What could happen that would invalidate this narrative?
  • The rapid adoption of open-source geospatial data tools could undercut the demand for 1Spatial's proprietary and paid solutions, posing a structural risk to long-term revenue growth and potentially diminishing the company's ability to expand recurring revenue streams.
  • Increasing regulatory pressure on data privacy and localization, especially as 1Spatial scales its solutions across multiple geographies, could stifle growth in cross-border contracts and slow expansion in lucrative international sectors, impacting long-term revenue generation.
  • Sustained delays and uncertainty within the U.S. market, where 1Spatial remains relatively small, combined with macroeconomic headwinds and government procurement volatility, create risks of revenue shortfall and hinder progress toward global market share growth.
  • Consistently high development and R&D costs required to keep pace with rapid AI-driven and cloud-native technology changes may suppress net margins if recurring revenue growth does not accelerate as projected, potentially weakening profitability.
  • The presence of larger technology competitors and industry consolidation increases the competitive pressure, which may lead to price competition and margin compression, placing downward pressure on both gross margins and overall earnings.

Valuation

How have all the factors above been brought together to estimate a fair value?
  • The assumed bullish price target for 1Spatial is £1.4, which is the highest price target estimate amongst analysts. This valuation is based on what can be assumed as the expectations of 1Spatial's future earnings growth, profit margins and other risk factors from analysts on the bullish end of the spectrum.
  • However, there is a degree of disagreement amongst analysts, with the most bullish reporting a price target of £1.4, and the most bearish reporting a price target of just £0.75.
  • In order for you to agree with the bullish analysts, you'd need to believe that by 2028, revenues will be £43.2 million, earnings will come to £6.4 million, and it would be trading on a PE ratio of 31.3x, assuming you use a discount rate of 9.0%.
  • Given the current share price of £0.48, the bullish analyst price target of £1.4 is 66.1% higher.
  • We always encourage you to reach your own conclusions though. So sense check these analyst numbers against your own assumptions and expectations based on your understanding of the business and what you believe is probable.

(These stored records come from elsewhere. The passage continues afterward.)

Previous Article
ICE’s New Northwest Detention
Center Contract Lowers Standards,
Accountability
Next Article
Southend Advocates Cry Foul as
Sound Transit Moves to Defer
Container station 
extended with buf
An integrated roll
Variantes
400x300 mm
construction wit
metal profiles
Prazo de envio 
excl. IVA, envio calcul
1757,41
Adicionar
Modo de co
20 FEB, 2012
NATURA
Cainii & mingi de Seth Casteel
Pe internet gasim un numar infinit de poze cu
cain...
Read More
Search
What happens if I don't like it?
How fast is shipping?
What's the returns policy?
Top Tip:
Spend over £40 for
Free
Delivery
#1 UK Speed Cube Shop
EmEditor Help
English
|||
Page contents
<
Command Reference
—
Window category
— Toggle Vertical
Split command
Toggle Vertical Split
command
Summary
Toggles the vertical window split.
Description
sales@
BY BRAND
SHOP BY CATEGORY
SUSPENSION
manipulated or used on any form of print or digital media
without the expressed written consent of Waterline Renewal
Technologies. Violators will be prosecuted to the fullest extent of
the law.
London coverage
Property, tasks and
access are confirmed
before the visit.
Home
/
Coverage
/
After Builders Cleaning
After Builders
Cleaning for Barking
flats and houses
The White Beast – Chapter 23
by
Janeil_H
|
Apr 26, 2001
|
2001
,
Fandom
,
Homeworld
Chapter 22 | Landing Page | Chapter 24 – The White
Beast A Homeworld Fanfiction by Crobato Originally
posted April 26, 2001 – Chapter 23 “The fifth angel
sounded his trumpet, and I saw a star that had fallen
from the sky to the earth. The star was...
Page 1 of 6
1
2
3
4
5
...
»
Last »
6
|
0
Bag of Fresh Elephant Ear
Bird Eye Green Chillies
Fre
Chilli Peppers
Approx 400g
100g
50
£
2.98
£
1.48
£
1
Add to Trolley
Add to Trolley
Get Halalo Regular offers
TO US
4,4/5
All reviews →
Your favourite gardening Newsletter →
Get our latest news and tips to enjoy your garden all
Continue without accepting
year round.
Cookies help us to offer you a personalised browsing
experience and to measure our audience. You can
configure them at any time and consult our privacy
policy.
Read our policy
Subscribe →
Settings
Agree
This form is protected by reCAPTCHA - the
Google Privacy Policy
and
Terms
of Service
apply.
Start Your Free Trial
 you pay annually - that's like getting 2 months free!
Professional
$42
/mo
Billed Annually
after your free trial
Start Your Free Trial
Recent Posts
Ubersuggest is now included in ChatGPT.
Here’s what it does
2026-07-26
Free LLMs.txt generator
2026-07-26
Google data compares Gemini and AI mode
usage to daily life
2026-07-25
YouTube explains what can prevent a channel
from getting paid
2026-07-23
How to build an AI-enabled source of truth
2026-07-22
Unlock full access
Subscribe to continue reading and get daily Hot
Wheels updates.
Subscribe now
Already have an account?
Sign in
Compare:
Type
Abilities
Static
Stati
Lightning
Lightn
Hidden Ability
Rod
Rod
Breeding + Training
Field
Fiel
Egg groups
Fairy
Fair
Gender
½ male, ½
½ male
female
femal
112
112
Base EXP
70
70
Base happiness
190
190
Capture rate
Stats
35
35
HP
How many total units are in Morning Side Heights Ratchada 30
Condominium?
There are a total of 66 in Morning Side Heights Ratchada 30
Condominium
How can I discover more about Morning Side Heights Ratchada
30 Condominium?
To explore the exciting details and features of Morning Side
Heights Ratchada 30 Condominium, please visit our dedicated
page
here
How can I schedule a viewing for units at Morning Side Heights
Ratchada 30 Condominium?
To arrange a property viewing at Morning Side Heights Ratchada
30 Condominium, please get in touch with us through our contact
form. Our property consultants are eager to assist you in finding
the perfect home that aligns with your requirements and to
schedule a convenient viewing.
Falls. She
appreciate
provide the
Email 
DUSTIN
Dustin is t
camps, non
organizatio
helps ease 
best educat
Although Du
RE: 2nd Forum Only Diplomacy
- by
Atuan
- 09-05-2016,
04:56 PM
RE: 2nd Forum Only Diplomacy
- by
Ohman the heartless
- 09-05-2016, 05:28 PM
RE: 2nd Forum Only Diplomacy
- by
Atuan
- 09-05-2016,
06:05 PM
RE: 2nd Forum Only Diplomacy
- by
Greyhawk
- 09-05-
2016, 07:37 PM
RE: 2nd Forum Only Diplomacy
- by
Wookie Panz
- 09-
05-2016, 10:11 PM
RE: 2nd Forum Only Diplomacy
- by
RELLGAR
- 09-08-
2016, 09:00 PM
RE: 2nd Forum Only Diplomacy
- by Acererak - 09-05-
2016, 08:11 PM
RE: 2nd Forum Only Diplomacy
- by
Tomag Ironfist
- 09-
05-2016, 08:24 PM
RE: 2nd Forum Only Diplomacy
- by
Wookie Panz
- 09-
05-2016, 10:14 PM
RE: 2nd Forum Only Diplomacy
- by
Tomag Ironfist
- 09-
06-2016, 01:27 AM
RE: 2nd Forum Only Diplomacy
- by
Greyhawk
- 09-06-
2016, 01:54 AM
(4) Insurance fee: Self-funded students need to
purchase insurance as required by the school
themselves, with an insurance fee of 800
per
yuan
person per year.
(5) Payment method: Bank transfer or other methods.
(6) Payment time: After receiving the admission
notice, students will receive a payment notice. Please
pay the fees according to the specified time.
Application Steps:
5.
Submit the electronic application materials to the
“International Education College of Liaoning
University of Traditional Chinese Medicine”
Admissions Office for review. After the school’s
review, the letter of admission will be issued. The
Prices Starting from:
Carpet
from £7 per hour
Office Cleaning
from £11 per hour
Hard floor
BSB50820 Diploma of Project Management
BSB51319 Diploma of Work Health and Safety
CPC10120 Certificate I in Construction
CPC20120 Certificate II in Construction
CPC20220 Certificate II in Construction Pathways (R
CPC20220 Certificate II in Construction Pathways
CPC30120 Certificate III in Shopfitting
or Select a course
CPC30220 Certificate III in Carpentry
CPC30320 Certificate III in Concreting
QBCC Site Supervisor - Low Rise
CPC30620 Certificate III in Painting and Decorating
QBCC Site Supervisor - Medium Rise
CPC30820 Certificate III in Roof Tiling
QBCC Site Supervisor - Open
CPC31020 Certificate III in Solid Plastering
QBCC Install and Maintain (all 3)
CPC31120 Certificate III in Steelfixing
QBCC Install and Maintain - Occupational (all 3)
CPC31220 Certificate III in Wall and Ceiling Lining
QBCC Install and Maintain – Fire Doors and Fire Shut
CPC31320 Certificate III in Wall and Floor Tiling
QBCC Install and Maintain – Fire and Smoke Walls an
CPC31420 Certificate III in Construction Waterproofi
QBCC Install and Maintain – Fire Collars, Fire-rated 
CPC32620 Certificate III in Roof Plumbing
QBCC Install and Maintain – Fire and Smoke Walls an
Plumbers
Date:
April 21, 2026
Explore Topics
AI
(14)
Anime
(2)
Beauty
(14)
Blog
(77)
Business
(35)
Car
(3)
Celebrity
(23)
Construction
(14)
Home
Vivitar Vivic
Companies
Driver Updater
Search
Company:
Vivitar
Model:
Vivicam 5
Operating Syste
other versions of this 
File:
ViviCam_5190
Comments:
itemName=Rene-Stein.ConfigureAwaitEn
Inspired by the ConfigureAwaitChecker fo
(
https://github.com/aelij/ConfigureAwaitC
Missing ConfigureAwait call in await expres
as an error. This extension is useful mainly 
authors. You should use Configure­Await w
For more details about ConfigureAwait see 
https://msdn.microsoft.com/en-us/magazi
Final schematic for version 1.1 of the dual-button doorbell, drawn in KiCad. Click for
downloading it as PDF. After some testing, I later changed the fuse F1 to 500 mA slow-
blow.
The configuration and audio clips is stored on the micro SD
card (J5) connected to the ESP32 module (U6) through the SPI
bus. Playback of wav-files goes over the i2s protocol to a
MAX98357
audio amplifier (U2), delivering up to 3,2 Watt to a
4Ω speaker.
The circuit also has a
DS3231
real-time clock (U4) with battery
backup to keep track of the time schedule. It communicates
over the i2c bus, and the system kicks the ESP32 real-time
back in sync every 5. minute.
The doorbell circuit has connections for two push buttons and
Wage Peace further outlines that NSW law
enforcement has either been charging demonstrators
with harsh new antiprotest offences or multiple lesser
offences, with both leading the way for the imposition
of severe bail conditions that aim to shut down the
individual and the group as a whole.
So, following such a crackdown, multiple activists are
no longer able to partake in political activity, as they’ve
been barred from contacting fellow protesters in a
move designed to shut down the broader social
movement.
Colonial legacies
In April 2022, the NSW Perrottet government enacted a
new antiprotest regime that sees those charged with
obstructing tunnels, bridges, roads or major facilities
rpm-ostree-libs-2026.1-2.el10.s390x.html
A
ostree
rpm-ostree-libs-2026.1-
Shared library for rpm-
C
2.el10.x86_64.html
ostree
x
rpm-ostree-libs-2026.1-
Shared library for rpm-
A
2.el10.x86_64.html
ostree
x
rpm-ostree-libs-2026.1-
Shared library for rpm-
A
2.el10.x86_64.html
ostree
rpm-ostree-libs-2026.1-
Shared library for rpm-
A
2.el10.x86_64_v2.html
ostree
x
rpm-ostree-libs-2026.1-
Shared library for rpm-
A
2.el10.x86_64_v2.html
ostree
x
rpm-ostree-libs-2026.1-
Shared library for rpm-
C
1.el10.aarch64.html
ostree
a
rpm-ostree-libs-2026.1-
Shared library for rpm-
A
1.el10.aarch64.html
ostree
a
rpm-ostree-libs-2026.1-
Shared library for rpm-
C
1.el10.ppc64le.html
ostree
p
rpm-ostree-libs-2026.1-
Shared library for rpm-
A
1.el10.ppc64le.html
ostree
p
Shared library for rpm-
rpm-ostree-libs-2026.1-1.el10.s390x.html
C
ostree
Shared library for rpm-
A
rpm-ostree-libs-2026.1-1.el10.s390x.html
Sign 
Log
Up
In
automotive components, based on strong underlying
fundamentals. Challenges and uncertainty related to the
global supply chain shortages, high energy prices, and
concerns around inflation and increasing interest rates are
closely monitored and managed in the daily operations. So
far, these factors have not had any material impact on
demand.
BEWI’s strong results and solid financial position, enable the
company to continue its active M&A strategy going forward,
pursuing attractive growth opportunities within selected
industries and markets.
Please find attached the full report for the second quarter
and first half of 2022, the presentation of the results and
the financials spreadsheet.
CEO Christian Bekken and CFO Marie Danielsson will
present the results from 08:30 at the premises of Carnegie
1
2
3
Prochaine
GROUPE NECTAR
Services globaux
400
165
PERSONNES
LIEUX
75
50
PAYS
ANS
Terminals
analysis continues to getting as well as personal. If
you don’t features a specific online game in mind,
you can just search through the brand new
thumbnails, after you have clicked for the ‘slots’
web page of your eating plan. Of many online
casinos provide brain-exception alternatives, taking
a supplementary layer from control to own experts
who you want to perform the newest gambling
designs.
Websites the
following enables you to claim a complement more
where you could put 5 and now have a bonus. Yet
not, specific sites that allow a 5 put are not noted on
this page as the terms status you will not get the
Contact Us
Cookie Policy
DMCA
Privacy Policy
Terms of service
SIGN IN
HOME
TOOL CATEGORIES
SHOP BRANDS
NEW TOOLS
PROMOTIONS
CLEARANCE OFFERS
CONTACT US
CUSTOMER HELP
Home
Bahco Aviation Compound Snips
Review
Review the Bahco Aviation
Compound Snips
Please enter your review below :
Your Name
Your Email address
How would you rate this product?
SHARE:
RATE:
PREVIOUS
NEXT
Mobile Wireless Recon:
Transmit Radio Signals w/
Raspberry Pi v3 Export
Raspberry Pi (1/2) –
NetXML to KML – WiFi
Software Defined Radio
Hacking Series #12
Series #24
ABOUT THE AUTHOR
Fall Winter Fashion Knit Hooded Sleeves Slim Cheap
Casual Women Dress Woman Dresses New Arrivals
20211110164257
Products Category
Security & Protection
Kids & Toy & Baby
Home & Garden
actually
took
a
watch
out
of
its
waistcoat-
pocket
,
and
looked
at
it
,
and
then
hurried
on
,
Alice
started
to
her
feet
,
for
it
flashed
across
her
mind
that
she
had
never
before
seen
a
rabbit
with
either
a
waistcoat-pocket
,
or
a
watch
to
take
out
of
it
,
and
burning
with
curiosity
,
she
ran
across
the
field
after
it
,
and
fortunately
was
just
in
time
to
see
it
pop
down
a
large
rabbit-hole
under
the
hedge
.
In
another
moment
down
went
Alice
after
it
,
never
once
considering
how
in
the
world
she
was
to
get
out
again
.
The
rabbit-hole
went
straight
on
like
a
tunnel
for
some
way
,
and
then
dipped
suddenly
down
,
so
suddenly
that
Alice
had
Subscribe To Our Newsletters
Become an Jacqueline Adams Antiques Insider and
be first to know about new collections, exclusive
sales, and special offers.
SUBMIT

How well do narratives help inform your perspective?

Disclaimer

AnalystHighTarget is a tool utilizing a Large Language Model (LLM) that ingests data on consensus price targets, forecasted revenue and earnings figures, as well as the transcripts of earnings calls to produce qualitative analysis. The narratives produced by AnalystHighTarget are general in nature and are based solely on analyst data and publicly-available material published by the respective companies. These scenarios are not indicative of the company's future performance and are exploratory in nature. Simply Wall St has no position in the company(s) mentioned. Simply Wall St may provide the securities issuer or related entities with website advertising services for a fee, on an arm's length basis. These relationships have no impact on the way we conduct our business, the content we host, or how our content is served to users. The price targets and estimates used are consensus data, and do not constitute a recommendation to buy or sell any stock, and they do not take account of your objectives, or your financial situation. Note that AnalystHighTarget's analysis may not factor in the latest price-sensitive company announcements or qualitative material.